Texto: Roberto Hernández*| Foto: Ariel Sabatella

En notas anteriores hablamos de pedales y asientos (dos de los puntos de contacto con nuestra bicicleta). Ahora es el turno del manubrio. Si bien hay infinidad de formas, tanto para ruta como para mountain bike, ciclismo urbano, cicloturismo e incluso gravel, nos vamos a centrar en las directrices generales para su instalación y ajuste.

Antes que todo tengamos presente que la pieza que hace de nexo entre el manubrio y nuestra bicicleta es el stem. La angulación y el largo de este influyen directamente sobre los ángulos de cadera y hombro que adopte nuestro cuerpo, aunque vale aclarar que vamos a poder adoptar ángulos más cerrados o más abiertos según el volumen de entrenamiento que estemos desarrollando.
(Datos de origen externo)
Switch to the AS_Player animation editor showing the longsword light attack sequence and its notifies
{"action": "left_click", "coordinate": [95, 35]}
En el caso de ciclistas deportivos que compiten y entrenan regularmente para ello, aquellos ángulos varían de acuerdo con la planificación del año, por lo cual se pueden manejar diferentes posiciones en función de la etapa que cada deportista atraviese.

El el caso del MTB, al ser una especialidad muy técnica, es necesario que tengamos en cuenta nuestro feeling con el manubrio, siempre considerando:

– Que el manubrio no sea más angosto que el ancho de nuestros hombros, ya que esto muchas veces genera sin necesidad sobrecarga en el deltoides y en el tríceps, además de limitar en alto grado nuestra capacidad torácica (respiración). Además, el manubrio ancho nos da estabilidad y maniobriabilidad, algo fundamental para esta disciplina.
– El manubrio es un punto de contacto con nuestra bicicleta, por tanto es importantísimo practicar el ensayo/error si no estamos conformes con el que estemos usando.
– Como recomendación muy general y contrario a lo que comúnmente se cree, el manubrio doble altura en el MTB mejora la maniobrabilidad en los descensos, una cualidad que hay que apreciar por sobre la estética que nos da el manubrio plano.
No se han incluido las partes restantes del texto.